*** EXTRAIT DU TEXTE ***

Le contrôle de l’activité gouvernementale doit être quotidien et pérenne. Dans le budget, le gouvernement énonce des principes, c’est aux députés de contrôler ces principes-là, de voir ce que le chef de l’Etat a fait et  ce qu’il n’a pas fait. C’est pourquoi il est important que le mandat soit imparti, que le député rende compte à sa base, que la base contrôle le député, l’évalue pour que demain si ça ne marche pas, que la base ne lui renouvelle pas sa confiance. Mais ce que vous voyez, c’est que la plupart des ténors de la politique sénégalaise se réfugient sur la liste nationale et auquel cas, dire que je ne suis pas un député de Tambacounda ou de Ziguinchor, je suis un député national. Autrement dit, les préoccupations des populations ne m’intéressent pas.

Au-delà des incidents, il y a eu des violences. Comment comprendre  ces actes qui ont émaillé la campagne ?

Pour moi, ce sont des épiphénomènes. Depuis 1964, toutes les campagnes politiques au Sénégal sont émaillées d’incidents. Pour effacer cette violence-là, il faut toute une culture.  Dans les pays civilisés, les violences physiques ou verbales et même arbitraires sont dépassées. Dans ces pays, les hommes politiques débattent sur les idées.  Or, les hommes politiques au Sénégal ne débattent jamais des questions économiques.  Le débat porte sur des futilités.  Malheureusement, les acteurs de la Société civile ne jouent pas leur rôle.  Ils laissent les hommes politiques s’injurier, déballer sur l’Etat alors que l’Etat est quelque chose de sacré. On ne doit pas mettre les secrets de l’Etat sur la rue.  En Europe, il y a une conscience d’Etat. Ici, les gens s’insultent alors que nous sommes tous des parents.

 L’autre élément qui fausse le jeu en Afrique, est qu’on pense que démocratie est égale à consensus. Or, la démocratie, c’est la loi de la majorité et loi de la minorité. La majorité doit respecter la minorité. Comme la minorité doit respecter la majorité.

Avec la tension vécue pendant la campagne et l’histoire des cartes, est-ce qu’on peut s’attendre à une élection apaisée ?

Oui, je pense que les hommes religieux doivent maintenant porter le flambeau puisque quand il y a problèmes, les hommes politiques courent derrière eux.  Puis qu’on n’a jamais coupé le cordon ombilical entre le religieux et le politique.  Et je pense que c’est le moment pour les religieux de parler comme Abdoul Aziz Dabakh le faisait. Comme  Hyacinthe Thiandoum le faisait.  Le religieux doit être au premier plan pour attirer leur attention sur le fait que nous sommes une jeune Nation à construire. Une poignée d’hommes politiques ne doit pas déconstruire ce que nous faisons pour le développement du Sénégal. Et que désormais, à partir de lundi, que les gens, la main dans la main,  travaillent tous pour le développement du pays.

*** MATÉRIEL FOURNI ***

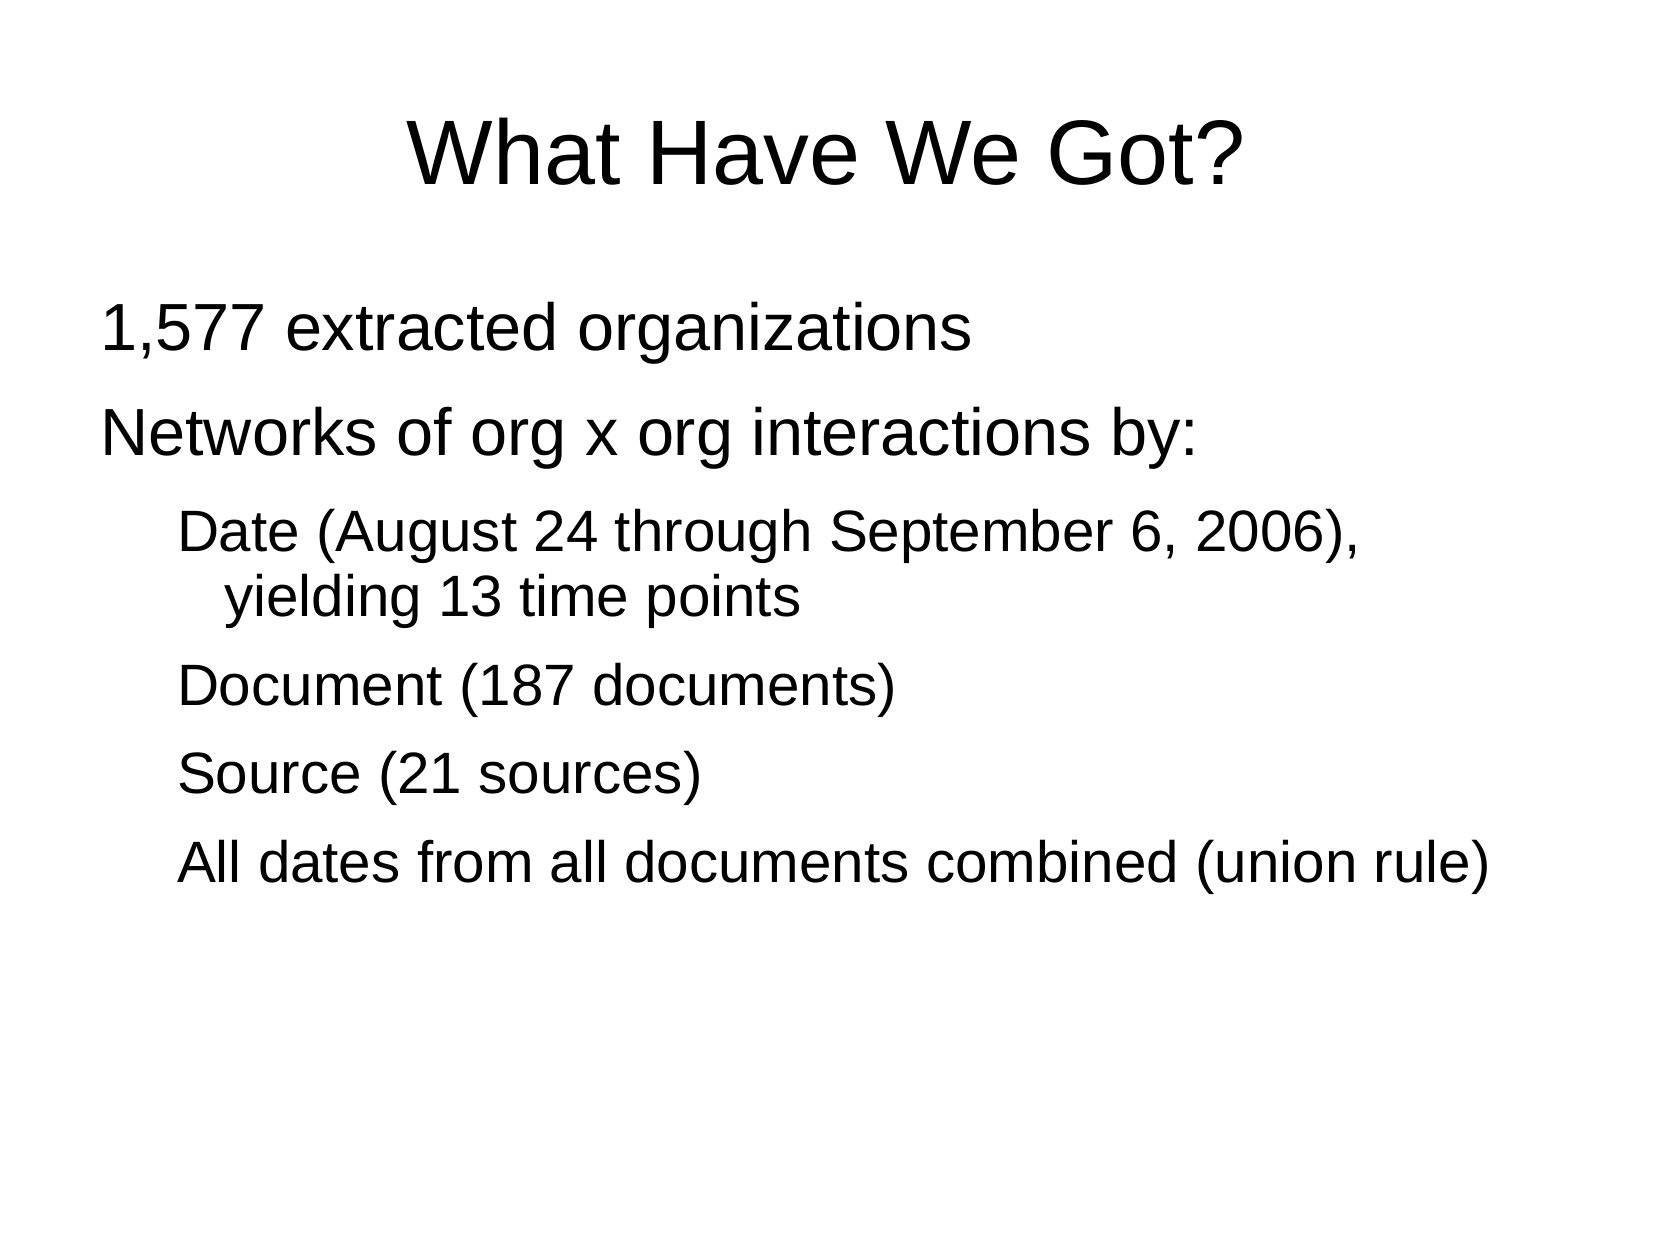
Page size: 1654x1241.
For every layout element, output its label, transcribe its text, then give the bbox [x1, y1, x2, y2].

title What Have We Got? [82, 49, 1571, 257]
list 1,577 extracted organizations Networks of org x org interactions by: Date (August 24 through September 6, 2006), yielding 13 time points Document (187 documents) Source (21 sources) All dates from all documents combined (union rule) [82, 290, 1571, 1109]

***

* CONSIGNE A:
Recopiez l'extrait sur la politique au Sénégal entre « L’autre élément qui » et « une élection apaisée ? », ces deux passages compris.
* CONSIGNE B:
Poursuivez l'extrait sur la politique au Sénégal à partir de sa dernière phrase.
Ce matériel ne vient pas de la même source que l'extrait sur la politique au Sénégal.

* RÉSULTAT A:
L’autre élément qui fausse le jeu en Afrique, est qu’on pense que démocratie est égale à consensus. Or, la démocratie, c’est la loi de la majorité et loi de la minorité. La majorité doit respecter la minorité. Comme la minorité doit respecter la majorité.

Avec la tension vécue pendant la campagne et l’histoire des cartes, est-ce qu’on peut s’attendre à une élection apaisée ?

* RÉSULTAT B:
Avec la décision rendue par le Conseil constitutionnel, une partie de l’opposition a déclaré qu’elle n’acceptera jamais que les gens votent avec une carte outre que la carte électeur. Quel peut en être les conséquences ?

Je pense que le parfait n’est pas de ce monde. Le problème que nous avons au Sénégal, c’est la posture de nos juristes qui travaillent à partir d’une science. Lorsqu’ils sont proches du parti au pouvoir, ils développent des thèses qui vont plaire au parti au pouvoir, s’ils sont du côté de l’opposition, ils développent des raisonnements qui vont vers les partis d’opposition.  Le résultat, c’est un jeu de yoyo qu’ils font. Leur incapacité à mettre les pieds là où il faut fait que la population est divisée. Il faut que les juristes fassent un ‘’ndeup’’ national. Qu’ils s’accordent sur des choses réelles, parce que les gens qui sont du Conseil constitutionnel sont des juristes, des professeurs d’université de haut niveau. Les gens qui sont en dehors sont parfois leurs étudiants, parfois ils contestent les maîtres et développent d’autres idées. C’est cette cacophonie qui fait que les Sénégalais ont des problèmes. En réalité quand quelqu’un a un récépissé, cela veut dire qu’il est inscrit. S’il est inscrit alors qu’il a une carte biométrique de l’ancien fichier, il doit pouvoir voter.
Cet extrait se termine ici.